As always — I am not a doctor, this is not medical advice, and your mileage may vary. Talk to your healthcare provider before starting any new supplement, especially if you are taking other medications.


UPDATE — April 2026

I wrote the original draft of this post in November 2024, right around the time I had my best IRONMAN® California race ever — 11:49:29, 6th in my age group at 56, one spot from the podium and a Kona qualification slot. Then I ran a PR at CIM. Then Boston happened. Then another IRONMAN® California 2025. Then 40 days off social media and a completed first draft of my novel — which Hot Stuff is currently reading and has given two thumbs up, though he is only on chapter two so I reserve the right to update that endorsement.

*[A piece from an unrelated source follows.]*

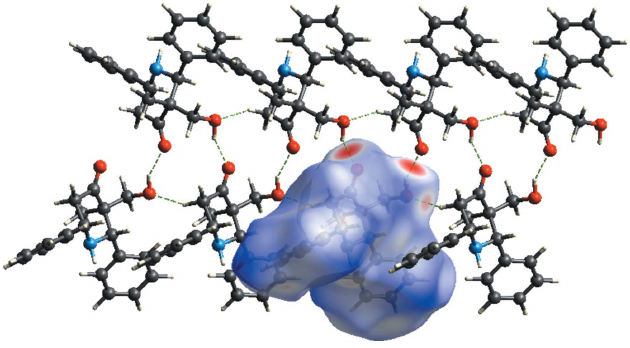
Figure 3 The red spots on the d norm surface of the title structure represent the O— H (cid:3)(cid:3)(cid:3) O and C—H (cid:3)(cid:3)(cid:3) O intermolecular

Tracy Pengilly running the 2025 Boston Marathon on Boylston Street with bib number 21782
Struggling through Boston


The injuries haven't gone away. My right Achilles is still barking and I walk like Frankenstein every morning until things loosen up. I've also developed a Haglund's bump on my right heel — a bony growth that is as delightful as it sounds. I've been experimenting with different shoes to find what helps rather than hurts, which may become its own blog post because the rabbit hole is real.

My current race calendar is appropriately humble. My big spring event is the Fair Oaks Chicken Run on May 3rd with my grandchildren — which I am treating with the same seriousness as any other A race. My actual A race is the 2026 California International Marathon. My goals are to lose some weight, run my best, and maybe earn a redemption trip to Boston.

Some things heal slowly. Some things are worth the wait.